特に、どのような点をお手本にしたいと思われましたか。

取材風景

生越 一番は、学びの楽しみを共有できる場であることでした。デンマークのホイスコーレは全寮制で、受講生は寝食を共にします。授業では、教師と受講生の談話が重要視されています。私が留学したヘルネスのホイスコーレには、離婚後の心の整理やアルコールへの依存を断つために入学する人もいます。さまざまな価値観や背景を持つ大人たちが交友を深め、哲学や文学を学び、芸術に興じ、自然散策を楽しむうちに、みるみる元気になっていく様子を目の当たりにし、一人でコツコツと知識を積み上げていくだけの「学び」では限界がある気がしました。

 「学び」の感動を他者と分かつことは、知識欲を満たすだけではなく、精神的な豊かさも見いだしているように感じたんです。デンマークのホイスコーレは、「学び」を通し、ストレスに苦しむ人たちが癒され、自分自身を見つめ直す契機となる、今の社会に求められる一つのあるべき姿を提示していると思いました。

大人を対象にした教育は、世の中を元気にする鍵になりそうですね。

生越 ホイスコーレ札幌には、一期から定員以上の受講申し込みがあり、学びたい大人が多いことを肌で感じました。

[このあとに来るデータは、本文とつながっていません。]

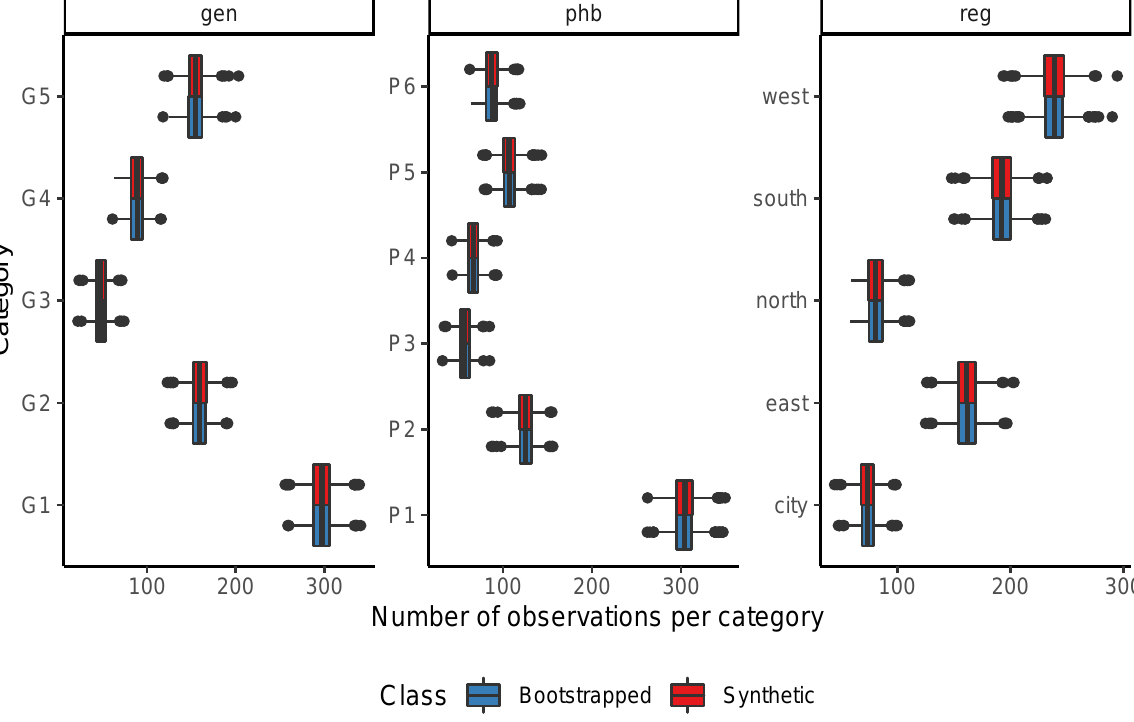
Figure 2. Empirical sampling distribution of the number of observations within each category of the categorical variables in the bootstrapped and synthetic boys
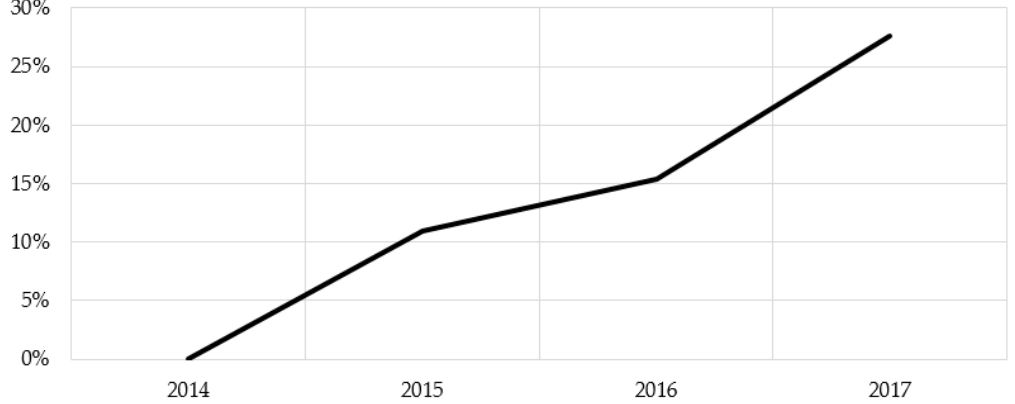
Figure 1. Health Star Rating (HSR) system uptake by proportion of HSR eligible products displaying the HSR logo or permitted energy icon in the FoodSwitch Monitoring Database.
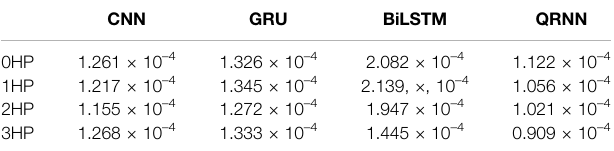
TABLE 2 | Mean square error of trend prediction of QRNN, CNN, GRU, and BiLSTM methods on data sets under different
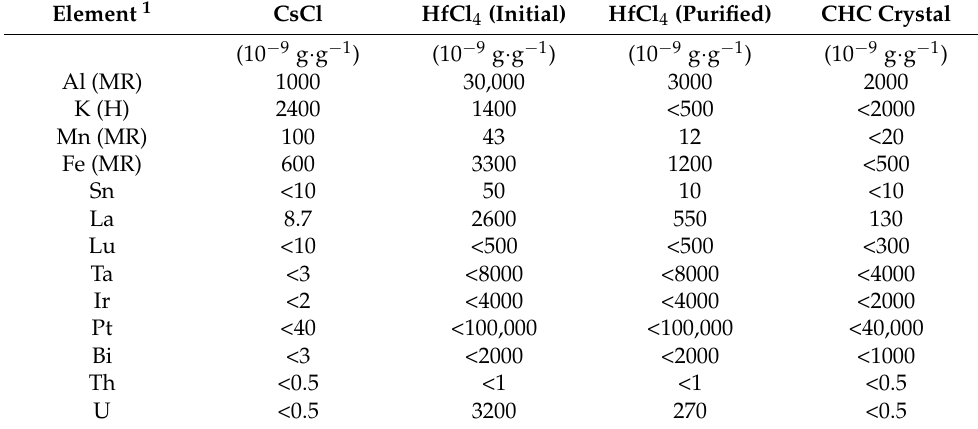
Table 1. Some elements monitored by inductively coupled plasma mass spectrometry (ICP-MS). The values are expressed in 10 − 9 g · g − 1 . The uncertainty is ± 30% of the given result.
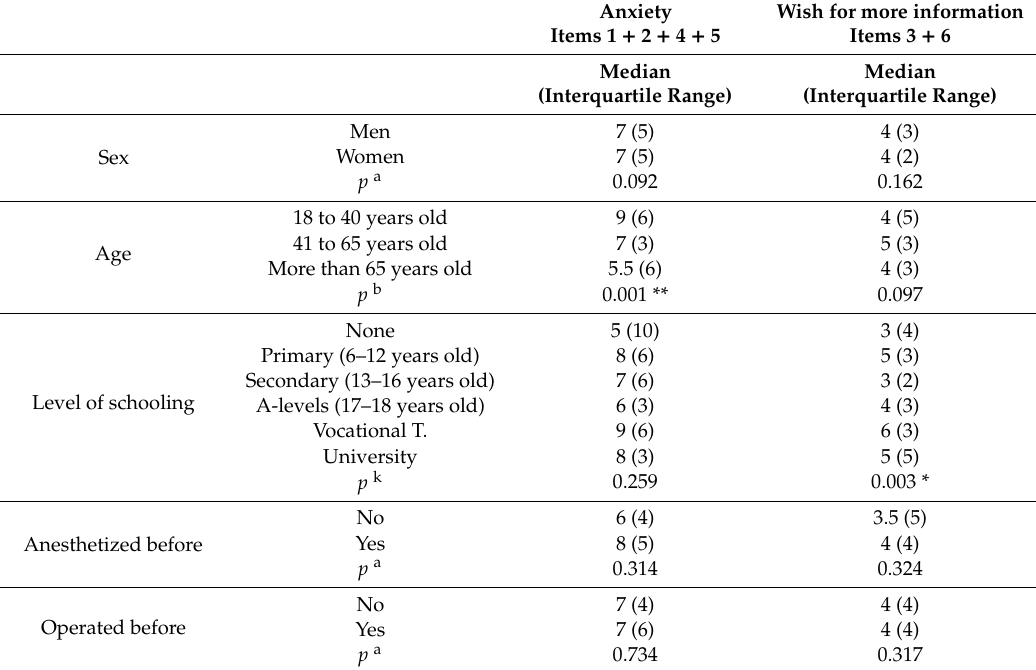
Table 4. Results of the analysis between the variables and the subscales of the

60歳も過ぎて病院に行けば、あれしちゃいけない、これ食べちゃだめ、運動しなさい、と制限されることも多くなりますが、それだけに、自由意思で学ぶ時間に価値を感じてくださるんでしょう。皆さんの目は、80歳の方でもそう見えないくらい生き生きとしていますよ。「学び」は、未来の選択肢を広げてくれます。それは生きるモチベーションにつながります。

生越さんのモチベーションの源は。

生越 玲子さん

生越 受講された方々から寄せられる声が何よりも励みです。定年後意気消沈していた方に「生きがいを見つけた」と言っていただけたり、脳梗塞(こうそく)で苦しんでいた方が「講義を理解できうれしい」とおっしゃったり。中には「これまでの人生でこの上ない機会をいただいた」とお話しくださる人もいるんです。

 国費補助のもと寄宿舎などが整ったデンマーク同様の運営ができず残念ですが、ホイスコーレ札幌の開講を待っている方がいる限り、何とか継続して楽しんでいただける授業をご提供したいと、力がわいてきます。受講生の皆さんは、人生経験に裏付けられた豊かな個性と能力をお持ちの方ばかり。一人一人が違って、皆すてきなんだということを、授業を通し、毎回私も学んでいるんです。

取材を終えて

「生涯現役」が未来の活力に

 陶芸家でもある生越さん。創作活動と並行して、社会人学校を運営するのは決して楽なものではないはずです。それでも「ホイスコーレ札幌が、まずは10年経っても続いているか見てほしい」と常に力強くアグレッシブ。年齢にこだわらず意欲にあふれている生越さんのように「生涯現役」の大人が増えていけば、高齢化社会の懸念も未来の活力ととらえることができるのではないかと思いました。